The Wall Street Journal  

March 21, 2007

 
REVIEW & OUTLOOK

CEOs and Their Millions
March 21, 2007; Page A18

Proxy season is under way, and as companies file their annual reports we can expect a spate of "analysis" stories purporting to tell us just how much America's top executives are making. These stories will also purport to demonstrate that there is no pay for performance at the top of publicly traded companies by comparing stock appreciation with the pay as disclosed under a new SEC rule.

These stories will be wrong. This is so for the simple reason that the SEC's new standard is not designed to measure pay-for-performance.

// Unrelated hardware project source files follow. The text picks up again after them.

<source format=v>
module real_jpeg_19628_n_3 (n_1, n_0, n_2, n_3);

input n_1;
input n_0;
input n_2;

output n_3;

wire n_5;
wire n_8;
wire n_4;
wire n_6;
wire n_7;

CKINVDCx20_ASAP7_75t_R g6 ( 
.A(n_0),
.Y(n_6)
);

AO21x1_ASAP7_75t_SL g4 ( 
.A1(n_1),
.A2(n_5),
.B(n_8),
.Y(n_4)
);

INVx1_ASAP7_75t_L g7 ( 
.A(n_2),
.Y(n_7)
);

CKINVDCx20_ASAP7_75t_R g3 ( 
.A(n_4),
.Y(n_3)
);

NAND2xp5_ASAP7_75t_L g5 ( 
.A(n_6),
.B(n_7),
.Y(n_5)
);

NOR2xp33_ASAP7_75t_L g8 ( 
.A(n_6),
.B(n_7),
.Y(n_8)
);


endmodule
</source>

Last year, the Securities and Exchange Commission promulgated a rule on executive-pay disclosure. On balance it is an improvement in transparency, but one complication is the way it measures the value of stock options as compensation. The SEC rule requires companies to set the value of options based on their "fair value" at the time of the grant. That number is then disclosed as compensation as the options vest, even though by then they could be worth a lot more or a lot less than their original "fair value." This will present big numbers for the media to chew on, but it won't say much about pay for performance.

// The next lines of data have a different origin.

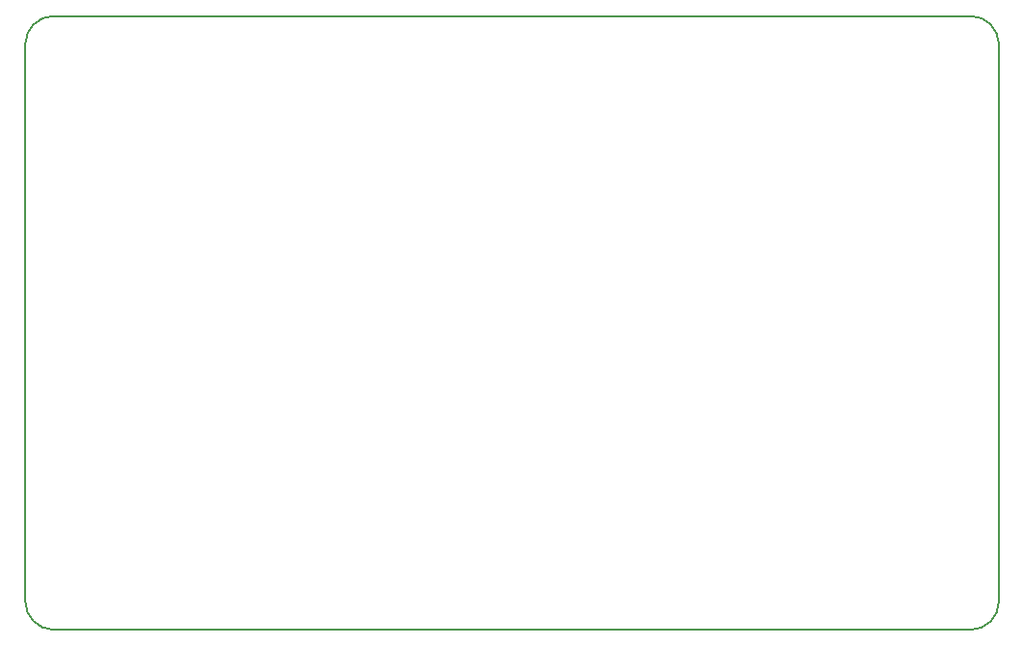
<source format=gbr>
%TF.GenerationSoftware,KiCad,Pcbnew,(5.1.9)-1*%
%TF.CreationDate,2021-11-12T20:27:25+01:00*%
%TF.ProjectId,drawing,64726177-696e-4672-9e6b-696361645f70,rev?*%
%TF.SameCoordinates,Original*%
%TF.FileFunction,Profile,NP*%
%FSLAX46Y46*%
G04 Gerber Fmt 4.6, Leading zero omitted, Abs format (unit mm)*
G04 Created by KiCad (PCBNEW (5.1.9)-1) date 2021-11-12 20:27:25*
%MOMM*%
%LPD*%
G01*
G04 APERTURE LIST*
%TA.AperFunction,Profile*%
%ADD10C,0.150000*%
%TD*%
G04 APERTURE END LIST*
D10*
X-42100000Y21400000D02*
X-42100000Y-27500000D01*
X40900000Y23900000D02*
X-39600000Y23900000D01*
X43400000Y-27500000D02*
X43400000Y21400000D01*
X-39600000Y-30000000D02*
X40900000Y-30000000D01*
X-39600000Y-30000000D02*
G75*
G02*
X-42100000Y-27500000I0J2500000D01*
G01*
X43400000Y-27500000D02*
G75*
G02*
X40900000Y-30000000I-2500000J0D01*
G01*
X40900000Y23900000D02*
G75*
G02*
X43400000Y21400000I0J-2500000D01*
G01*
X-42100000Y21400000D02*
G75*
G02*
X-39600000Y23900000I2500000J0D01*
G01*
M02*

</source>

Consider two hypothetical CEOs. In Year Zero, CEO Dow is given options on three million shares of stock, even though he's done nothing more than agree to run your company. The company has not backdated or otherwise monkeyed with the strike price, so the options at current prices are worth zero dollars, even though the company must record an expense and disclose some portion of the value of those options in its proxy.

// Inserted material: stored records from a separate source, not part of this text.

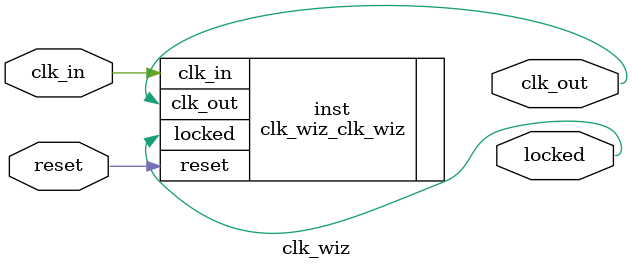
<source format=v>


`timescale 1ps/1ps

(* CORE_GENERATION_INFO = "clk_wiz,clk_wiz_v6_0_0_0,{component_name=clk_wiz,use_phase_alignment=true,use_min_o_jitter=false,use_max_i_jitter=false,use_dyn_phase_shift=false,use_inclk_switchover=false,use_dyn_reconfig=false,enable_axi=0,feedback_source=FDBK_AUTO,PRIMITIVE=MMCM,num_out_clk=1,clkin1_period=10.000,clkin2_period=10.000,use_power_down=false,use_reset=true,use_locked=true,use_inclk_stopped=false,feedback_type=SINGLE,CLOCK_MGR_TYPE=NA,manual_override=false}" *)

module clk_wiz 
 (
  // Clock out ports
  output        clk_out,
  // Status and control signals
  input         reset,
  output        locked,
 // Clock in ports
  input         clk_in
 );

  clk_wiz_clk_wiz inst
  (
  // Clock out ports  
  .clk_out(clk_out),
  // Status and control signals               
  .reset(reset), 
  .locked(locked),
 // Clock in ports
  .clk_in(clk_in)
  );

endmodule

</source>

CEO Jones runs a similarly sized company in the same industry, is hired on the same day in Year Zero, and likewise receives three million shares worth of options under the same terms.

Over the three-year vesting period for their options, both companies dutifully disclose that their CEOs, Messrs. Dow and Jones, are "paid" the same amount. But if the stock of Mr. Dow's company doubles in three years, his stock options are worth a lot of money. And if Mr. Jones's company's share price is cut in half, his options are worth nada.

Those two numbers -- "a lot of money" and "nada" -- are what matter to Messrs. Dow and Jones. It's not the accounting cost of the shares or some "total compensation" figure in an eight-column chart buried in a 50-page executive-pay disclosure form filed with the SEC that determines the size of Mr. Dow's mansion; it is whether he can monetize the shares given to him as an incentive to boost the stock price.

CEO pay packages are more than just options, of course. There's a salary and cash bonus. There may be deferred compensation and assorted perks. Some of those are performance-based, and some serve as a kind of retainer to keep the guy around and happy while his options vest and his deferred comp matures. But to understand whether a CEO is being paid for performance, you need to know not only what the board offered him last year, but whether his actual total pay -- the amount in vested stock, cash and bonuses that he could walk out the door with -- was well-correlated with the company's performance in recent years.

The SEC disclosures now being released don't tell you that. But one compensation consulting firm has looked at the numbers, and it has found that, while the system isn't perfect, it actually works better than is widely believed. Watson Wyatt Worldwide has been tracking trends in executive pay for years. What it has found is that a CEO's pay tracks a company's three-year performance pretty closely.

Thus, a company that offered its CEO a pay package in the middle of its peer group and had middling performance over the next three years ended up putting an average amount of money in its CEO's pocket. Companies that outperformed over those three years ended up with richer CEOs than comparable companies that underperformed, regardless of whether the pay package at the outset was low, medium or high relative to its peers.

Some companies do overpay. And Watson Wyatt's Ira Kay acknowledges that the Lake Wobegon Syndrome is present in some board rooms: Few directors want an "average" CEO, so they pay above the average for their group. While overpaying may not be optimal for shareholders, even "overpaid" CEOs, according to Watson Wyatt's research, do better when their companies do better. Which we thought was the idea.

The SEC's disclosure rule, unfortunately, does more to obscure these facts than to illuminate them. Take Messrs. Dow and Jones again. Suppose that in the previous three years, Mr. Dow's company went nowhere while Mr. Jones's firm had beaten the market by 20%. Is it right that they got the same "pay" this year as defined by the SEC? The question is easier to answer once you realize that, going forward, how much they are actually able to take home from that package still depends on their future performance, which is as it should be.

None of this is to say that there are no badly designed pay packages, and the new SEC disclosure rules may help shareholders sort the good from the bad. The danger is that the new information will be misused by reporters and politicians with a class-war ax to grind. So we thought we'd point out in advance what the new rules show -- and what they don't.